#### [Task requirements]
(a) Say whether each statement agrees with the Lucy commit notice below, answering yes or no and quoting the deciding words. (i) The commit's author is nwellnhof. (ii) The log message says the change is meant to test 3 byte UTF-8 characters. (iii) The new revision number is 1210722.
(b) Resume the Lucy tokenizer commit notice from the point where it stops.

#### [Quoted passage]
You are viewing a plain text version of this content. The canonical link for it is here.
Posted to commits@lucy.apache.org by nw...@apache.org on 2011/12/06 01:42:12 UTC

[lucy-commits] svn commit: r1210723 - /incubator/lucy/branches/LUCY-196-uax-tokenizer/core/Lucy/Test/Analysis/TestStandardTokenizer.c

Author: nwellnhof
Date: Tue Dec  6 00:42:11 2011
New Revision: 1210723

URL: http://svn.apache.org/viewvc?rev=1210723&view=rev
Log:
Make sure to test 4 byte UTF-8 characters

Modified:
    incubator/lucy/branches/LUCY-196-uax-tokenizer/core/Lucy/Test/Analysis/TestStandardTokenizer.c

Modified: incubator/lucy/branches/LUCY-196-uax-tokenizer/core/Lucy/Test/Analysis/TestStandardTokenizer.c
URL: http://svn.apache.org/viewvc/incubator/lucy/branches/LUCY-196-uax-tokenizer/core/Lucy/Test/Analysis/TestStandardTokenizer.c?rev=1210723&r1=1210722&r2=1210723&view=diff
==============================================================================
--- incubator/lucy/branches/LUCY-196-uax-tokenizer/core/Lucy/Test/Analysis/TestStandardTokenizer.c (original)
+++ incubator/lucy/branches/LUCY-196-uax-tokenizer/core/Lucy/Test/Analysis/TestStandardTokenizer.c Tue Dec  6 00:42:11 2011
@@ -46,9 +46,10 @@ test_tokenizer(TestBatch *batch) {
         ":"
         "1,02\xC2\xADZ4.38"
         "\xE0\xB8\x81\xC2\xAD\xC2\xAD"
-        "\xE0\xB8\x82"
+        "\xF0\xA0\x80\x80"
+        "a"

Extracted text data from the pages:

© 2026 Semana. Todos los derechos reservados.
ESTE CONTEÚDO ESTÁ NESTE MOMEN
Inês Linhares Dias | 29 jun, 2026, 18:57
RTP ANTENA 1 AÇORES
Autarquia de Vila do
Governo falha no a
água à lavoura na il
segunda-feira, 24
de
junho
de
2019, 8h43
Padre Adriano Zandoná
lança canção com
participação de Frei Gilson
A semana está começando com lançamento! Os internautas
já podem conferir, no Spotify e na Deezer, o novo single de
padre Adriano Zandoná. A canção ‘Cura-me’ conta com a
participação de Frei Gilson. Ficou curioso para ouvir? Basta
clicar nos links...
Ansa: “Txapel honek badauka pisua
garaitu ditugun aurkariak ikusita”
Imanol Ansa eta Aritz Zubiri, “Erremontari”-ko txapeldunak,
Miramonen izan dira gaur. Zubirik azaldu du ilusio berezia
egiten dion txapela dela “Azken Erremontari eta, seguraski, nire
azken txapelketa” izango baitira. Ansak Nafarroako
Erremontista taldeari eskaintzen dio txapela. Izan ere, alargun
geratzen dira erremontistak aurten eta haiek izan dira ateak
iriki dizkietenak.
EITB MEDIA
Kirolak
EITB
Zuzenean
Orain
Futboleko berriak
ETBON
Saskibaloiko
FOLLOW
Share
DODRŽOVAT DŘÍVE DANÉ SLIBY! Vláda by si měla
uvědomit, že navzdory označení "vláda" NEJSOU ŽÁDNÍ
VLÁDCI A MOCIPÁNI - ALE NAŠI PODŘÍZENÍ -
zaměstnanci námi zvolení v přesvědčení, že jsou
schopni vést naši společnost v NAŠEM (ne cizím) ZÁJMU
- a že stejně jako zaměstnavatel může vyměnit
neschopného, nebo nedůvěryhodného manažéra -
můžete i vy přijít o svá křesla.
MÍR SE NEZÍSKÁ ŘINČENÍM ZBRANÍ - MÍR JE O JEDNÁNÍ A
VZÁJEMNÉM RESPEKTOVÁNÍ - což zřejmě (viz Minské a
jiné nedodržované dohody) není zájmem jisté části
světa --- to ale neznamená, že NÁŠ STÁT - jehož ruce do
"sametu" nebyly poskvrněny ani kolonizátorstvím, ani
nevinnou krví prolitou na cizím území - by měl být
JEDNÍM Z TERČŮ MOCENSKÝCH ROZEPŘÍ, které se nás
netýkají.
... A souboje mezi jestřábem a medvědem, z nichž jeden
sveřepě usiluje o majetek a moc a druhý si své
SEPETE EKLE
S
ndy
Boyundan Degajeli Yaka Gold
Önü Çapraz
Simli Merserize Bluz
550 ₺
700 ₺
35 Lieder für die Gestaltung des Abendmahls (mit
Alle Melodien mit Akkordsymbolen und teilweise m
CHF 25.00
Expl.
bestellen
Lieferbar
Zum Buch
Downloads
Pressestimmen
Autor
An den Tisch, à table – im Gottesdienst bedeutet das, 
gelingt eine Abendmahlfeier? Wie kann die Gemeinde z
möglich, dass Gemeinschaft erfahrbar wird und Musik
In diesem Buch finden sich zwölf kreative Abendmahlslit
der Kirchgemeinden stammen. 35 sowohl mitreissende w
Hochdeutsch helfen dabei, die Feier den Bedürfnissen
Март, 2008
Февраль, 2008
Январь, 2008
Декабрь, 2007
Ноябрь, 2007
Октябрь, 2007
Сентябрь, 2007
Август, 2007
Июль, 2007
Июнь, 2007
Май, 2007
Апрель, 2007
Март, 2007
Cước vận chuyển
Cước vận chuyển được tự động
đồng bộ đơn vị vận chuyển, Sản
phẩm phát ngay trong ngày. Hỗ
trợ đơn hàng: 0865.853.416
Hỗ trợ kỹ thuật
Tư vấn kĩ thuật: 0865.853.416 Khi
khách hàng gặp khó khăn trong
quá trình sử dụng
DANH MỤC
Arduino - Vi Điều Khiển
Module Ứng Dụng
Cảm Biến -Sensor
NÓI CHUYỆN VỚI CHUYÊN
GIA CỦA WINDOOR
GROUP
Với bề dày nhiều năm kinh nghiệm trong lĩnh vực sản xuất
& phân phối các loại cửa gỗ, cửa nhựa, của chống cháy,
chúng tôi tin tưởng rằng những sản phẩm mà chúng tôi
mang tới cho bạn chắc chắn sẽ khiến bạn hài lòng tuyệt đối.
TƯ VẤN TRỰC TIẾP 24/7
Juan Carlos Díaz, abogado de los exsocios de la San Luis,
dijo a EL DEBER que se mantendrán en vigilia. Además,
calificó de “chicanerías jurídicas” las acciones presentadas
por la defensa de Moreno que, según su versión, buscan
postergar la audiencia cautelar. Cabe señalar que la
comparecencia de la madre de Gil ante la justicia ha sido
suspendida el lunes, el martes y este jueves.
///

#### [Answers by item]
(a)
(i) Yes: "Author: nwellnhof"
(ii) No: "Make sure to test 4 byte UTF-8 characters"
(iii) No: "New Revision: 1210723"

(b)
         "/",
-        33);
+        35);
     VArray *got = StandardTokenizer_Split(tokenizer, (CharBuf*)word);
     CharBuf *token = (CharBuf*)VA_Fetch(got, 0);
     TEST_TRUE(batch,
@@ -72,7 +73,13 @@ test_tokenizer(TestBatch *batch) {
     TEST_TRUE(batch,
               token
               && CB_Is_A(token, CHARBUF)
-              && CB_Equals_Str(token, "\xE0\xB8\x82", 3),
+              && CB_Equals_Str(token, "\xF0\xA0\x80\x80", 4),
+              "Token: %s", CB_Get_Ptr8(token));
+    token = (CharBuf*)VA_Fetch(got, 4);
+    TEST_TRUE(batch,
+              token
+              && CB_Is_A(token, CHARBUF)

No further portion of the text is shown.